Researchers at Purdue University have found a way to read your mind, and the results are promising for the field of neurology. They have created an electronic chip that is small enough to be implanted safely into the brain and can detect signals from nerve endings. By incorporating wireless smart phone charging technology, the chip can be powered via an on-chip antenna without needing a battery.

This low power consumption is achieved by way of Purdue’s ground-breaking circuit design, and the success of this device is contingent on the balance between low power consumption and high data collection rate. According to Saeed Mohammadi, a professor at Purdue who is an investigator in the research, the high data collection rate is crucial in order to interpret signals from multiple neurons, while the low power is necessary due to its size and safety constraints. Mohammadi states, “We can perhaps provide a technology that is more bio-compatible with brain tissues and can be implanted in the human brain or at nerve endings with much better success rate.”

Source: Purdue University

Headset vs. Internal Mic

A good way to visualize what researchers are doing with this is to think about how you might communicate with family members or friends using live video chat. You know that if you try to chat using the microphone built-in to your computer or mobile device, all the ambient noise in the general area will make it harder for the person on the other end to understand what you are saying. If you plug in a headset instead, the person on the other end can hear you clearly. Why? Because the microphone is a lot closer to your mouth. Additionally, the headset microphone has been designed as a mono-directional device specifically, so it does not pick up ambient noise.

The Purdue researchers’ sensors are based on a similar design. Attaching them directly to the surface of the brain greatly reduces uncertainty as well as ambient signals that create noise. Effective signal processing, such as what we develop at Rock West, can utilize a variety of mathematical algorithms and hardware filters to further identify and remove noise. The final result after applying modern signal processing techniques will provide data that can further neurology research in the years to come.

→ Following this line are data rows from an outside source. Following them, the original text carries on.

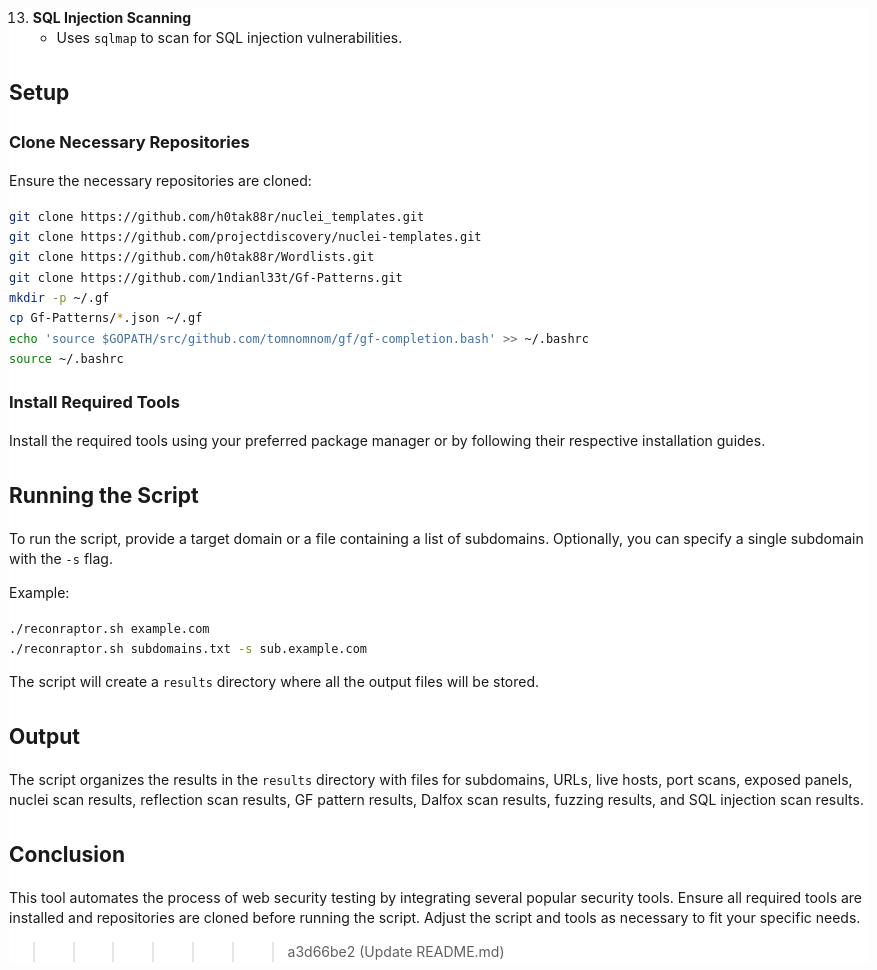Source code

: 13. **SQL Injection Scanning**
    - Uses `sqlmap` to scan for SQL injection vulnerabilities.

## Setup

### Clone Necessary Repositories

Ensure the necessary repositories are cloned:

```bash
git clone https://github.com/h0tak88r/nuclei_templates.git
git clone https://github.com/projectdiscovery/nuclei-templates.git
git clone https://github.com/h0tak88r/Wordlists.git
git clone https://github.com/1ndianl33t/Gf-Patterns.git
mkdir -p ~/.gf
cp Gf-Patterns/*.json ~/.gf
echo 'source $GOPATH/src/github.com/tomnomnom/gf/gf-completion.bash' >> ~/.bashrc
source ~/.bashrc
```

### Install Required Tools

Install the required tools using your preferred package manager or by following their respective installation guides.

## Running the Script

To run the script, provide a target domain or a file containing a list of subdomains. Optionally, you can specify a single subdomain with the `-s` flag.

Example:

```bash
./reconraptor.sh example.com
./reconraptor.sh subdomains.txt -s sub.example.com
```

The script will create a `results` directory where all the output files will be stored.

## Output

The script organizes the results in the `results` directory with files for subdomains, URLs, live hosts, port scans, exposed panels, nuclei scan results, reflection scan results, GF pattern results, Dalfox scan results, fuzzing results, and SQL injection scan results.

## Conclusion

This tool automates the process of web security testing by integrating several popular security tools. Ensure all required tools are installed and repositories are cloned before running the script. Adjust the script and tools as necessary to fit your specific needs.
>>>>>>> a3d66be2 (Update README.md)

Making Sense of the Signals

Purdue’s chip is size of a small freckle, yet it can read thousands of signals, leading to further understanding into the human brain and its conditions. These signals can vary greatly, but one example is found in the peripheral nervous system, which serves as a link between the central nervous system and organs and limbs. Signals in the peripheral nervous system originate from senses such as taste and touch, or even from autonomic functions which regulate the heart or other organs. When these signals are confused, the result can be devasting to the human body.

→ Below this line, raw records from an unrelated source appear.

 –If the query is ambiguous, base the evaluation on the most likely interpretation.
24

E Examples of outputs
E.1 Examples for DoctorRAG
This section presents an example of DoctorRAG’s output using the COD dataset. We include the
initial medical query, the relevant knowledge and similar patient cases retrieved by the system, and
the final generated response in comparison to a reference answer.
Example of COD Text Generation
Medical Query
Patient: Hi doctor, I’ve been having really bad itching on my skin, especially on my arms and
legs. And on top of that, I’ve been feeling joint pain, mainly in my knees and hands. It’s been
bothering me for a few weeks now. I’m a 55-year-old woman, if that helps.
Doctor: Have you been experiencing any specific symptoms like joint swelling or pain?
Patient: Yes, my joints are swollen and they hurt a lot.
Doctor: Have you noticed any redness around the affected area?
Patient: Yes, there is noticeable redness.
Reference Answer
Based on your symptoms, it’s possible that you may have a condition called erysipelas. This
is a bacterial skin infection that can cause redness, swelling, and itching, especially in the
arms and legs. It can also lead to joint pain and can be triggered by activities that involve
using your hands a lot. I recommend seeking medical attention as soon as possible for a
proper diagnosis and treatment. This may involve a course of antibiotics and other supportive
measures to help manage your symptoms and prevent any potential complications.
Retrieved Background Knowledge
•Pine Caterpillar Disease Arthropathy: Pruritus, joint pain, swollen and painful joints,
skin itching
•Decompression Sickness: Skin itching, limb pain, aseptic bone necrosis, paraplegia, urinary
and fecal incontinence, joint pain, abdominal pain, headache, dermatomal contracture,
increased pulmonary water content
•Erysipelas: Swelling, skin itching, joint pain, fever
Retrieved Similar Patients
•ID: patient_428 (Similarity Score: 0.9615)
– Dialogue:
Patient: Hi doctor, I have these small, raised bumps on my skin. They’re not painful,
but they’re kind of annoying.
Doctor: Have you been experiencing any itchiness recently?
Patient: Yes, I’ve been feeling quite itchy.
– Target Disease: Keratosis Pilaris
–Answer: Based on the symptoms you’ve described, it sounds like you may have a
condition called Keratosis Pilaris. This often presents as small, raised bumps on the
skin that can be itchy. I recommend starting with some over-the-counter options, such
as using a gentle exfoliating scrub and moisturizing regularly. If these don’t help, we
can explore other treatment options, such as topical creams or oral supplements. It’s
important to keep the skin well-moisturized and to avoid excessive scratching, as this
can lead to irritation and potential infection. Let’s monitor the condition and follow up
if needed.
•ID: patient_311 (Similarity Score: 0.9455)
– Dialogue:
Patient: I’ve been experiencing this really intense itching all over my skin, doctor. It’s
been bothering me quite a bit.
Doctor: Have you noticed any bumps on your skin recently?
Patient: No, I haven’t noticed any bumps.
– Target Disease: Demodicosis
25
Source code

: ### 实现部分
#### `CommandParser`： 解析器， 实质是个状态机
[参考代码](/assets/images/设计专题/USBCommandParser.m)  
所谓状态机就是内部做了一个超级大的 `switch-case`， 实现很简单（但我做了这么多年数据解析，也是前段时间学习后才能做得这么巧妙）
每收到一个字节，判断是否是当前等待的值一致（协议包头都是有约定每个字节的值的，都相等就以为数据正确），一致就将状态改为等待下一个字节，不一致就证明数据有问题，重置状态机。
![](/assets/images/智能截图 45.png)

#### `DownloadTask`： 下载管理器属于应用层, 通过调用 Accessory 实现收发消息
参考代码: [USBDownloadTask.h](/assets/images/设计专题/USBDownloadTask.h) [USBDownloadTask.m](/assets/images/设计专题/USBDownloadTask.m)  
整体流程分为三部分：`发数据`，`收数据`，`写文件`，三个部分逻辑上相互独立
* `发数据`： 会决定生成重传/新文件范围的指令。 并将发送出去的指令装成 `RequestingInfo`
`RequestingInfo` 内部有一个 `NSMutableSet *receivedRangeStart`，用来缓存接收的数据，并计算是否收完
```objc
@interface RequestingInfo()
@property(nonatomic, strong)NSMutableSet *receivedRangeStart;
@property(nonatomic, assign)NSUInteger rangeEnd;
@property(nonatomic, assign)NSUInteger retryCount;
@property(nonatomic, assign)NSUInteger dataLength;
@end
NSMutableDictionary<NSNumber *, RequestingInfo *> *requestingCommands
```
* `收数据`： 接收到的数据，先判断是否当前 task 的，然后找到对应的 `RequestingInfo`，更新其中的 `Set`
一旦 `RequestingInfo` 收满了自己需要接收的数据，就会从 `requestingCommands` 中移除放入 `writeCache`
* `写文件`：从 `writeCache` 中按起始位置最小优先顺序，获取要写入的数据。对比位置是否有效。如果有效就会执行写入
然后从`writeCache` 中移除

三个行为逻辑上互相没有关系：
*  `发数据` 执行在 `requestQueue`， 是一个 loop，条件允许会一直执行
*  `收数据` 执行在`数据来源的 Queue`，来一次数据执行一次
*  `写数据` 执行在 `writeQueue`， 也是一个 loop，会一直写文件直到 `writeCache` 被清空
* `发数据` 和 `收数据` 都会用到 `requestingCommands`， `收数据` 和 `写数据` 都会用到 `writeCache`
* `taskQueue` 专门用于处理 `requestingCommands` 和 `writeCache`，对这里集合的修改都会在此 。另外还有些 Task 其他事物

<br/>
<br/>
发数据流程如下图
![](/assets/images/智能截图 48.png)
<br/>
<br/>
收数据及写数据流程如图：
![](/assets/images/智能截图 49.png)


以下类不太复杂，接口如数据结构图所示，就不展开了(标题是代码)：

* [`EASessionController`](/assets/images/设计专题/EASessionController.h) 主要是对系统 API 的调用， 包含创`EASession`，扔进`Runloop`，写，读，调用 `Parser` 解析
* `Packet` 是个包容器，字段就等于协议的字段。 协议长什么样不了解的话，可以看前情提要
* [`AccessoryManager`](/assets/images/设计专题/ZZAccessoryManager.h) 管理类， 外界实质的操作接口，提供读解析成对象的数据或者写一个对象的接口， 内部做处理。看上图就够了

Peripheral neuropathy affects approximately 20 million people in the United States and can result in confused communication between the brain other parts of the body [2]. There are over 100 types of neuropathy, with symptoms that include numbness, pricking sensations, muscle weakness, pain, paralysis, or even organ failure. As doctors and researchers begin to make sense of the signal’s obtained from Purdue’s device, it could help in the diagnosis of type and treatment of neurological disorders by providing more information into the way that neurons are firing.

When combined with signal processing, Purdue’s developments into “mind-reading” have potential to shape the future of neurology. This device paves the way for future brain implant applications, as well as introduces more data which can be applied toward neurology research.